Storie di sesso

Storie di sesso scritte dai clienti

Una riunione selvaggia a Passy
Pubblicato 01/04/2026
Conosco questo pazzo cabilo, si chiama Idriss, e ha deciso di diventare arredatore d'interni... Mi ha fatto molto ridere, perché aveva fatto praticamente tutti i lavori: operaio edile, idraulico, buttafuori, cassiere, perfino il tato prima di allora.

Io, invece, ero un giovane marocchino, un po' di classe, che lavorava in un'agenzia immobiliare snob nel 16° distretto, stabile, ben integrato - tutto il contrario di lui.

Ho conosciuto Idriss durante un corso di formazione quando ero molto giovane, una specie di telemarketing. Un giorno vado a pisciare e lo incontro all'orinatoio:
- "Tutto bene?"
- "Sì, sono stufo di questo posto" (già instabile all'epoca).

Poi, per curiosità (sono un po' bisex), gli controllo il cazzo da sopra la spalla: ENORME...

Vedendo che lo stavo fissando, ride e dice:
"Sì, fratello, quello è un grosso esemplare di Tizi Ouzou, direttamente dalla Kabylie!".

Enorme? Sì, enorme.

Sapevo che era pieno di pacchi perché l'avevo visto in pantaloncini quell'estate (grande rigonfiamento), ma non così...

Più tardi, in un caffè, gli dico:
"Ho qualcosa per te. Un cliente della nostra agenzia - un ricco figlio di papà - sta cercando un maestro di cerimonia per feste a tema".

- "Che razza di stronzata è questa? Io sono un DECORATORE!".
- "Sì, ma puoi proporre i tuoi servizi anche per la sua casa...".
- "Dici sul serio?"
- "Sì."

Tre settimane dopo, nessuna notizia da lui. Non rispondeva nemmeno ai messaggi... era scomparso.

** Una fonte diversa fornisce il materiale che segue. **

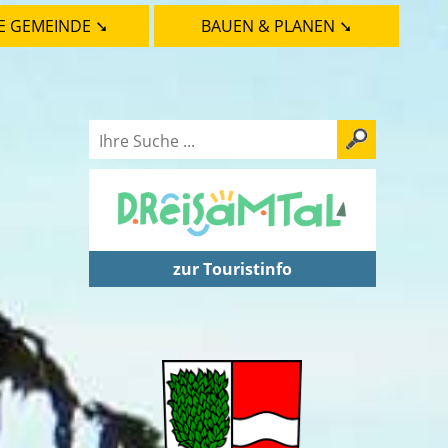
E GEMEINDE ➘
BAUEN & PLANEN ➘
zur Touristinfo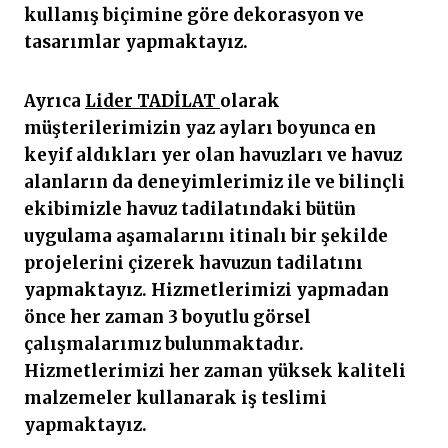
kullanış biçimine göre dekorasyon ve
tasarımlar yapmaktayız.
Ayrıca
Lider TADİLAT
olarak
müşterilerimizin yaz ayları boyunca en
keyif aldıkları yer olan havuzları ve havuz
alanların da deneyimlerimiz ile ve bilinçli
ekibimizle havuz tadilatındaki bütün
uygulama aşamalarını itinalı bir şekilde
projelerini çizerek havuzun tadilatını
yapmaktayız. Hizmetlerimizi yapmadan
önce her zaman 3 boyutlu görsel
çalışmalarımız bulunmaktadır.
Hizmetlerimizi her zaman yüksek kaliteli
malzemeler kullanarak iş teslimi
yapmaktayız.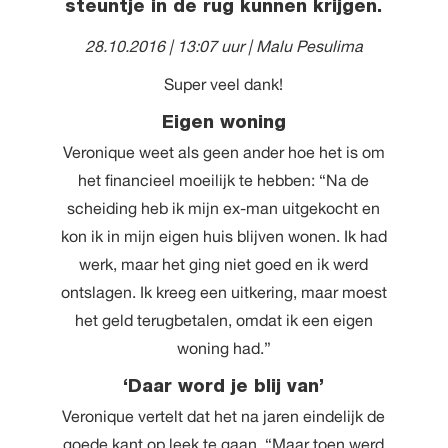
steuntje in de rug kunnen krijgen.
28.10.2016 | 13:07 uur
| Malu Pesulima
Super veel dank!
Eigen woning
Veronique weet als geen ander hoe het is om
het financieel moeilijk te hebben: “Na de
scheiding heb ik mijn ex-man uitgekocht en
kon ik in mijn eigen huis blijven wonen. Ik had
werk, maar het ging niet goed en ik werd
ontslagen. Ik kreeg een uitkering, maar moest
het geld terugbetalen, omdat ik een eigen
woning had.”
‘Daar word je blij van’
Veronique vertelt dat het na jaren eindelijk de
goede kant op leek te gaan. “Maar toen werd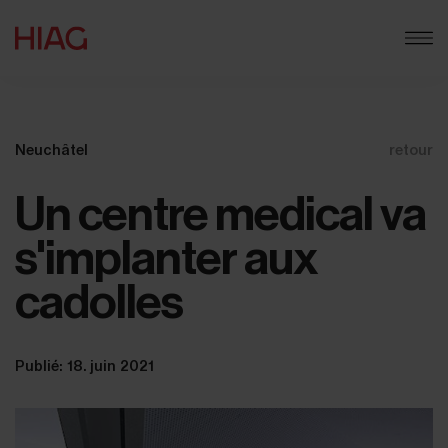
Neuchâtel
retour
Un centre medical va
s'implanter aux
cadolles
Publié: 18. juin 2021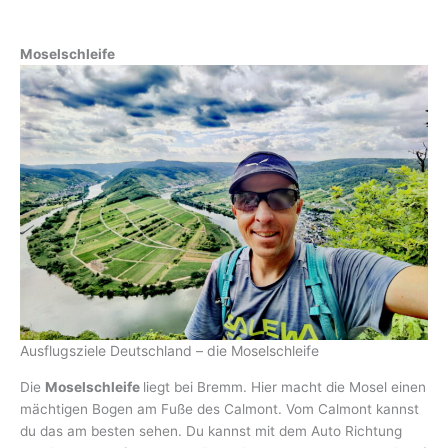
Moselschleife
Ausflugsziele Deutschland – die Moselschleife
Die
Moselschleife
liegt bei Bremm. Hier macht die Mosel einen
mächtigen Bogen am Fuße des Calmont. Vom Calmont kannst
du das am besten sehen. Du kannst mit dem Auto Richtung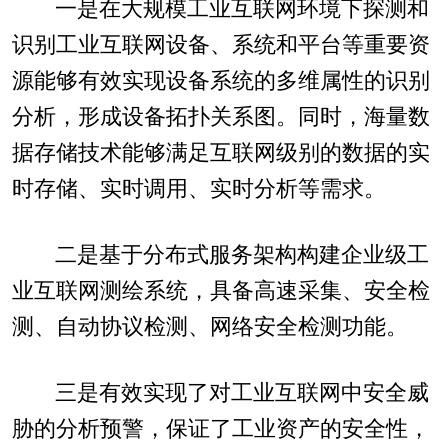
一是在大规模工业互联网环境下探测和
识别工业互联网设备、系统和平台等重要资
源能够有效实现设备系统的多维属性的识别
分析，形成设备拓扑关系图。同时，海量数
据存储技术能够满足互联网级别的数据的实
时存储、实时调用、实时分析等需求。
二是基于分布式服务架构构建企业级工
业互联网测绘系统，具备高速采集、安全检
测、自动协议检测、网络安全检测功能。
三是有效实现了对工业互联网中安全威
胁的分析预警，保证了工业资产的安全性，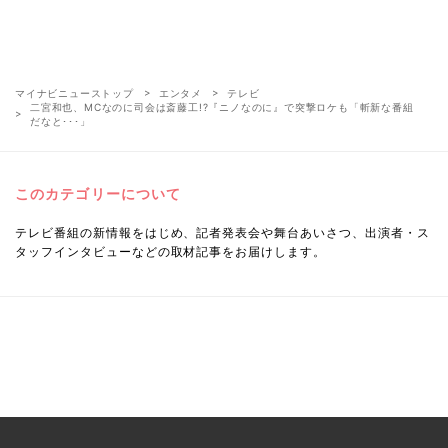
マイナビニューストップ
エンタメ
テレビ
二宮和也、MCなのに司会は斎藤工!?『ニノなのに』で突撃ロケも「斬新な番組
だなと･･･」
このカテゴリーについて
テレビ番組の新情報をはじめ、記者発表会や舞台あいさつ、出演者・ス
タッフインタビューなどの取材記事をお届けします。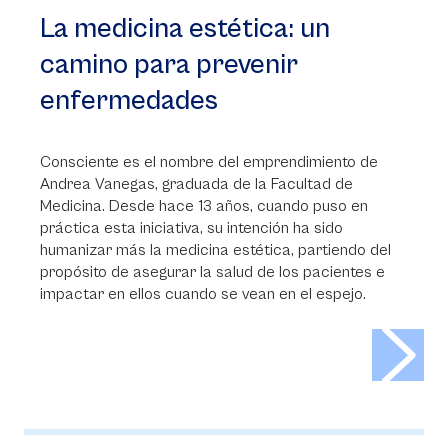
La medicina estética: un
camino para prevenir
enfermedades
Consciente es el nombre del emprendimiento de
Andrea Vanegas, graduada de la Facultad de
Medicina. Desde hace 13 años, cuando puso en
práctica esta iniciativa, su intención ha sido
humanizar más la medicina estética, partiendo del
propósito de asegurar la salud de los pacientes e
impactar en ellos cuando se vean en el espejo.
>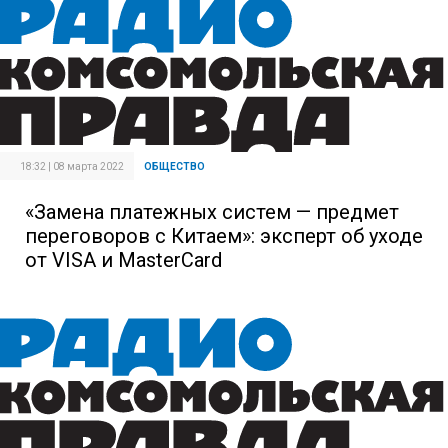
18:32 | 08 марта 2022
ОБЩЕСТВО
«Замена платежных систем — предмет
переговоров с Китаем»: эксперт об уходе
от VISA и MasterCard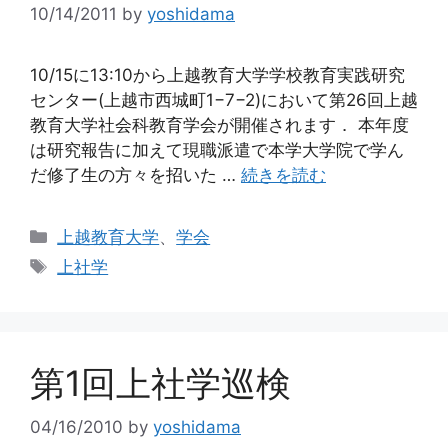
10/14/2011
by
yoshidama
10/15に13:10から上越教育大学学校教育実践研究
センター(上越市西城町1−7−2)において第26回上越
教育大学社会科教育学会が開催されます． 本年度
は研究報告に加えて現職派遣で本学大学院で学ん
だ修了生の方々を招いた …
続きを読む
カ
上越教育大学
、
学会
テ
タ
上社学
ゴ
グ
リ
ー
第1回上社学巡検
04/16/2010
by
yoshidama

Poi un giorno Bertrand de Saint-Didier mi chiama:
"Ciao Mourad... Volevo solo dirti quanto siamo soddisfatti del giovane che ci hai mandato. È FAN.TAS.TIC".

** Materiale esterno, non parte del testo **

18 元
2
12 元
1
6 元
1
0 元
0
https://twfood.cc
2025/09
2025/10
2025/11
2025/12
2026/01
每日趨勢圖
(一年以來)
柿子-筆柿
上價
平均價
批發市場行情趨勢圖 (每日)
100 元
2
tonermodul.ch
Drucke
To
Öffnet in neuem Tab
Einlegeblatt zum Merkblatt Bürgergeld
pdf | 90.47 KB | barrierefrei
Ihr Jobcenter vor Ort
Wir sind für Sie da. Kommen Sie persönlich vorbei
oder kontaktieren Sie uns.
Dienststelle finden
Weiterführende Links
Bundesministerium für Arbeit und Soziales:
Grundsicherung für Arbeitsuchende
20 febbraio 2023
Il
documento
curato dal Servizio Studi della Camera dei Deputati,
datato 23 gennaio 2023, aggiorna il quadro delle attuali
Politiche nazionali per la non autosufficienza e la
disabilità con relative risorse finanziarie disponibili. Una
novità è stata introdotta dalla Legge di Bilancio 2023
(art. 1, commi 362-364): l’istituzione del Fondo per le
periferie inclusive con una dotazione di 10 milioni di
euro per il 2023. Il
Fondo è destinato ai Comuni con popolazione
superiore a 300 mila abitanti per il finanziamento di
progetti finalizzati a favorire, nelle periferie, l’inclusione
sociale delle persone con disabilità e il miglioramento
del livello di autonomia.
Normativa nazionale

Ho capito subito di che tipo di "servizi" stavano usufruendo...

Mi invita alla loro prossima festa.

Mi presento il sabato.

Entro, salgo al piano superiore...

E quello che vedo è pazzesco.

Un letto enorme al centro di una stanza lussuosa, Idriss sdraiato come un re, servito da una decina di giovani di buona famiglia. Le sue dimensioni li facevano impazzire, gli stavano addosso, mentre lui dominava l'intera scena.

Mi vede e dice:
"Ah, ce l'hai fatta - vieni fratello, unisciti a noi, ho bisogno di rinforzi con queste troie...".

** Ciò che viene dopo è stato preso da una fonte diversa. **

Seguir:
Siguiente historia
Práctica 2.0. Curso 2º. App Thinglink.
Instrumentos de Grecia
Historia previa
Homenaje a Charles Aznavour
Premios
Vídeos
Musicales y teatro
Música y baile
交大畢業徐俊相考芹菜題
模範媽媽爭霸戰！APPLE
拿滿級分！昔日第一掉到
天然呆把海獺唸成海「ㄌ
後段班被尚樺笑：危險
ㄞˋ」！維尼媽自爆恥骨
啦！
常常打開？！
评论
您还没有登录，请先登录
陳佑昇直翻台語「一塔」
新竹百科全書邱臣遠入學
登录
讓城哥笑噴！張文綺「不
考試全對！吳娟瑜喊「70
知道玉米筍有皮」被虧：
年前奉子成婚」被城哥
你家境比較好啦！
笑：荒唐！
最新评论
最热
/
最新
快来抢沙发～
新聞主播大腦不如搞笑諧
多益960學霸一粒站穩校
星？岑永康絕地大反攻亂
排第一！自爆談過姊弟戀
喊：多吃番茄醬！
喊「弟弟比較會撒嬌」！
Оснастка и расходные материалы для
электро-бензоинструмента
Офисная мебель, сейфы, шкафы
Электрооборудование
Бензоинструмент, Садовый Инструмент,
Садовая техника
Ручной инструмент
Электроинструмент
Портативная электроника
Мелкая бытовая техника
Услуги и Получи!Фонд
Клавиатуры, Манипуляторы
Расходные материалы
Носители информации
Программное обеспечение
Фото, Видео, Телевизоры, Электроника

Senza esitazione, mi spoglio, già duro, e Saint-Didier si inginocchia su di me all'istante...

E per il resto della notte fummo noi due a condurre lo spettacolo.

Rido e dico a Idriss:
"Allora, fratello... come va l'attività di decorazione?".

Lui ride forte, ci diamo la mano mentre loro continuano.